■ Request: Using the data below, copy out all lines with the word "параметр".
━━━━━ Exercise data
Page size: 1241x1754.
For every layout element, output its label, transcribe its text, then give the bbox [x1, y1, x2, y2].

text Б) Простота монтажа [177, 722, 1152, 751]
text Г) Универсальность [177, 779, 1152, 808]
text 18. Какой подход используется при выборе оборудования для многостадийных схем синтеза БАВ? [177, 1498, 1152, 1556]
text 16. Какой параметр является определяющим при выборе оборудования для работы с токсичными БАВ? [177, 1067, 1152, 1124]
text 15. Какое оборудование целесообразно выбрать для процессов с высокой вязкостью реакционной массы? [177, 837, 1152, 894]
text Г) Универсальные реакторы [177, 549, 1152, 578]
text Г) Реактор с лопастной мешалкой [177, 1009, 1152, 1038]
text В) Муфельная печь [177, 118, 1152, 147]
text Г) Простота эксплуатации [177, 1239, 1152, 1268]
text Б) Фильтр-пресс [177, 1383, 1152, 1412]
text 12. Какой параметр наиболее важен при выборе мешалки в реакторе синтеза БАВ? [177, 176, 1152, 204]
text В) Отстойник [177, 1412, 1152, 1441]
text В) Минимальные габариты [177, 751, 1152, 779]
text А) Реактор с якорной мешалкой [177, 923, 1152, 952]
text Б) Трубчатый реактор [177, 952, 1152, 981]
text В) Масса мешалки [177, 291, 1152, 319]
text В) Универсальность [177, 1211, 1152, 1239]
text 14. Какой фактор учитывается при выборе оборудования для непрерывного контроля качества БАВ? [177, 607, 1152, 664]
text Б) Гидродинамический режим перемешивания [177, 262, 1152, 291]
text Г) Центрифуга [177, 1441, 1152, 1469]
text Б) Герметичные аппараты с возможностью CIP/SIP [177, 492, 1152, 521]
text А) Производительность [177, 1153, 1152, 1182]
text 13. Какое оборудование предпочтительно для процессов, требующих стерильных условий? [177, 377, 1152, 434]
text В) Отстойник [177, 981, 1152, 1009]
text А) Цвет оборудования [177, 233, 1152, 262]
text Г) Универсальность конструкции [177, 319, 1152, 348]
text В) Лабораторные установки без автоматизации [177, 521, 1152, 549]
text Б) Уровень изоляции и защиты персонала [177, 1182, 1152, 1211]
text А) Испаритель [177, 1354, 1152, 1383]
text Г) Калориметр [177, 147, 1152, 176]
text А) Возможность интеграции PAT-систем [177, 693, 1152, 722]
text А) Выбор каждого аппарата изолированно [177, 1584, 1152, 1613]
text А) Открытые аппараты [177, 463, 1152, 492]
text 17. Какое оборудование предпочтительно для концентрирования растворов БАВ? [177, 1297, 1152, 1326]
━━━━━━━━━━
■ Output of the task:
text 16. Какой параметр является определяющим при выборе оборудования для работы с токсичными БАВ? [177, 1067, 1152, 1124]
text 12. Какой параметр наиболее важен при выборе мешалки в реакторе синтеза БАВ? [177, 176, 1152, 204]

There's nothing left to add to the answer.